Setting a firewall

[Update: May 16, 2019]

The following is an explanation on how to set a firewall function of the VPC router.

1. Overview

The firewall provides the following functions at each interface on the WAN side and LAN side of the VPC router.

  • Filtering based on the rules that specify the inbound/outbound packets for each interface.
  • Automatic permission of return packet of internal to external communications by stateful inspection
    *Only available for the premium plan and high spec plan. (operation by combination with the [Static NAT Function]
  • Packet filtering for the VPC router itself (*)

*Destruction of packets for TCP/UDP ports that are not open (The ports used for PPTP, L2TP/IPsec, and site-to-site VPN are open only when each function is used.)

2. New setting of firewall rules

The setting of firewall rules is done by selecting the [Firewall] tab from the settings screen of the VPC router you want to configure. If the rule setting has already been done, the list of already set rules will appear on the list screen.

To add new rules, select the interface to be configured from the tab displayed at the top of the list screen and click the [Add] button at the bottom of the list screen of [Incoming] or [Outgoing] respectively.

As the screen to add rules will appear, enter each item.

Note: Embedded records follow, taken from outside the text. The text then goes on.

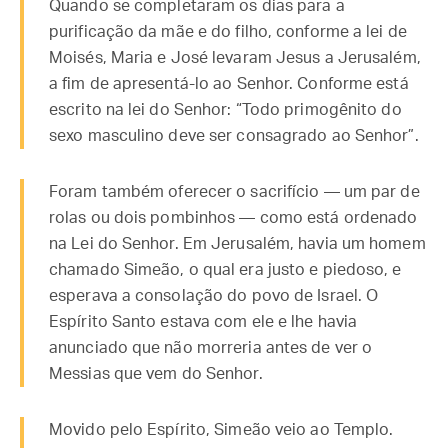
Quando se completaram os dias para a
purificação da mãe e do filho, conforme a lei de
Moisés, Maria e José levaram Jesus a Jerusalém,
a fim de apresentá-lo ao Senhor. Conforme está
escrito na lei do Senhor: “Todo primogênito do
sexo masculino deve ser consagrado ao Senhor”.
Foram também oferecer o sacrifício — um par de
rolas ou dois pombinhos — como está ordenado
na Lei do Senhor. Em Jerusalém, havia um homem
chamado Simeão, o qual era justo e piedoso, e
esperava a consolação do povo de Israel. O
Espírito Santo estava com ele e lhe havia
anunciado que não morreria antes de ver o
Messias que vem do Senhor.
Movido pelo Espírito, Simeão veio ao Templo.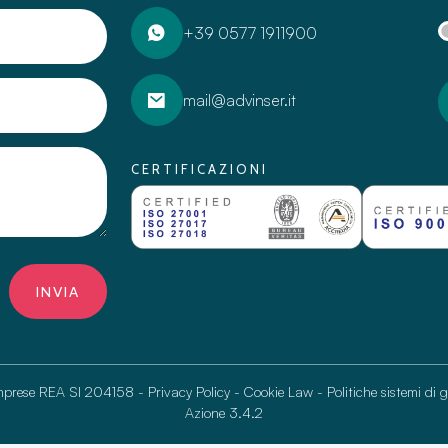
+39 0577 1911900
mail@advinser.it
CERTIFICAZIONI
INVIA
Imprese REA SI 204158 -
Privacy Policy
-
Cookie Law
-
Politiche sistemi di 
Azione 3.4.2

Protocols Select the filtering target protocol from TCP/UDP/ICMP/IP.
Source network Enter the source IP address or network (e.g. 192.168.0.0/24).
Source port Enter the source port number as an integer in the range from 1 to 65535, or specify the range using a hyphen (example: 1024-65535).
*If [ICMP] or [IP] is selected for protocol, it will not be displayed.
Destination network Enter the destination IP address or network.
*Private IP address after port forwarding or static NAT application.
Destination port Enter the destination port number as an integer in the range from 1 to 65535, or specify the range using a hyphen. (example: 1024-65535)
*If [ICMP] or [IP] is selected for protocol, it will not be displayed.
Action Select either [Allow] or [Deny] processing for packets that match the conditions.
Save logs When [Valid] is selected, transmissions that match the rules are logged.
Explanations You can enter arbitrary character strings such as explanation of rules.

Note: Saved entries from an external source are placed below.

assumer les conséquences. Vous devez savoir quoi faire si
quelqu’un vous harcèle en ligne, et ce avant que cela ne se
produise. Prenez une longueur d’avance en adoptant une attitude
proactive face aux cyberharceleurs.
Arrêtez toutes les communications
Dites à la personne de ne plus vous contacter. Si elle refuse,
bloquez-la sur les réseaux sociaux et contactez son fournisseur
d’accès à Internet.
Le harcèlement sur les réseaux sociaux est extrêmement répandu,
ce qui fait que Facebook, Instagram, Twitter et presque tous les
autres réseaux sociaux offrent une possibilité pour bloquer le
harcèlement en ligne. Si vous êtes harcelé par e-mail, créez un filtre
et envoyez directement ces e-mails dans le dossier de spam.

*Items that are left blank are set as a match with any condition.
*The number of rules that can be set is 60 (standard plan) or 200 (premium plan/high spec plan) for incoming and outgoing, respectively, including the interface.
*The packets that do not match any conditions will be allowed to go through the firewall.
*In the premium plan/high spec plan, the return packet of communication from inside to outside is automatically permitted by the static NAT function (stateful inspection function).

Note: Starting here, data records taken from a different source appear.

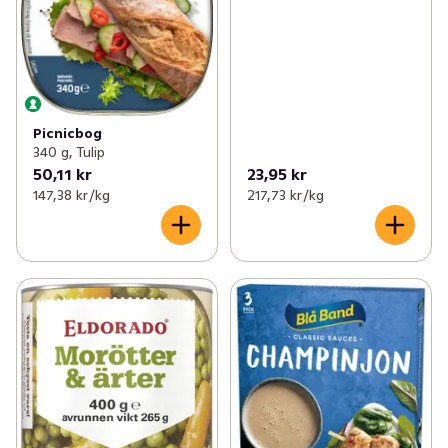
Picnicbog
340 g, Tulip
50,11 kr
23,95 kr
147,38 kr /kg
217,73 kr /kg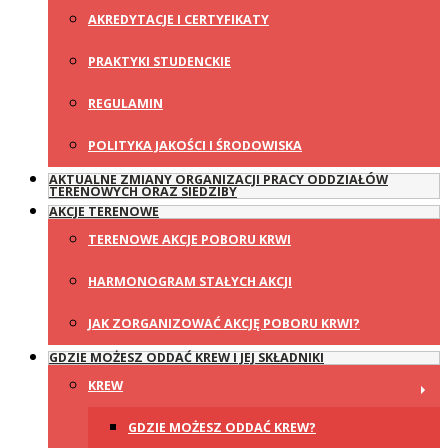
AKREDYTACJE I CERTYFIKATY
PRAKTYKI STUDENCKIE
REGULAMIN
POLITYKA JAKOŚCI I ŚRODOWISKA
AKTUALNE ZMIANY ORGANIZACJI PRACY ODDZIAŁÓW
TERENOWYCH ORAZ SIEDZIBY
AKCJE TERENOWE
TERENOWE AKCJE POBORU KRWI
HARMONOGRAM STAŁYCH AKCJI
JAK ZORGANIZOWAĆ AKCJĘ POBORU KRWI?
GDZIE MOŻESZ ODDAĆ KREW I JEJ SKŁADNIKI
KREW
GDZIE MOŻESZ ODDAĆ KREW?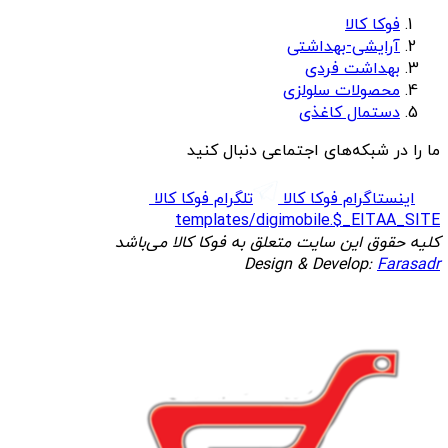
فوکا کالا
آرایشی-بهداشتی
بهداشت فردی
محصولات سلولزی
دستمال کاغذی
ما را در شبکه‌های اجتماعی دنبال کنید
اینستاگرام فوکا کالا
تلگرام فوکا کالا
templates/digimobile.$_EITAA_SITE
کلیه حقوق این سایت متعلق به فوکا کالا می‌باشد
Design & Develop:
Farasadr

After completing the setting, you need to click the [Apply] button to update the settings to the VPC router side. (even if the VPC router is in the active state, the setting is updated by clicking the [Apply] button without turning it off.) Also, if the power is in the “DOWN” state, select [Start] from the power operation menu and activate the VPC router.

The number of rules that are already set and the upper limit number of the setting (60 for the standard plan, 200 for the premium plan and high spec plan, for incoming and outgoing directions, respectively) are shown at the top of the list screen.

3. Editing firewall rules

The added rules are evaluated in order of registration number, and if it matches the condition, the action (allow or deny) set in the [Action] will be performed. Change the set rule list as necessary so that the rules work under the assumed conditions.

You can change, edit or delete the order of rules as follows with the icon on the right of the list screen.

Icons Explanations
../../_images/icon-pencil.png A screen that looks the same as adding rules will appear, and you can edit rules.
../../_images/icon-list.png You can change the order of the rules by dragging and moving them.
../../_images/icon-cross.png You can delete the rules.

*After completing the setting, click the [Apply] button to update the setting to the VPC router side.

4. Setting examples of firewall rules

Allow only incoming communications to HTTP (TCP/port number 80) and deny all incoming communications to other ports.

Since all servers under the VPC router are web servers, this is an example of allowing only incoming connections to the HTTP services and denying all connections to other services such as SSH.

*The rule of [Outgoing] is not defined yet.

Allow SSH (TCP/port number 22) only from the 203.0.113.0/24 network.

This is an example when SSH connection is allowed to each server under the [Private 1] interface only from the in-house network “203.0.113.0 / 24.”

*Rules for [Outgoing] have not yet been defined.
*Since it is a private interface, [Incoming] and [Outgoing] are the opposite of the global interface.

Deny operation of unnecessary service from the internal server.

This is an example of the case where packet transmission to the outside is prevented when SMTP (port number 25) and DNS (port number 53) services operate unintentionally in the server under the VPC router.

*Set in the [Outgoing] rule.

5. View firewall log

Click the [Log] tab in the details screen of the VPC router, and click the [FW Incoming] and [FW Outgoing] tabs. The log will be displayed.

*The latest 100 recorded logs will appear.
*We do not have a plan to implement the function to show the past logs older than the latest 100 records on the control panel. Please use the syslog transfer function.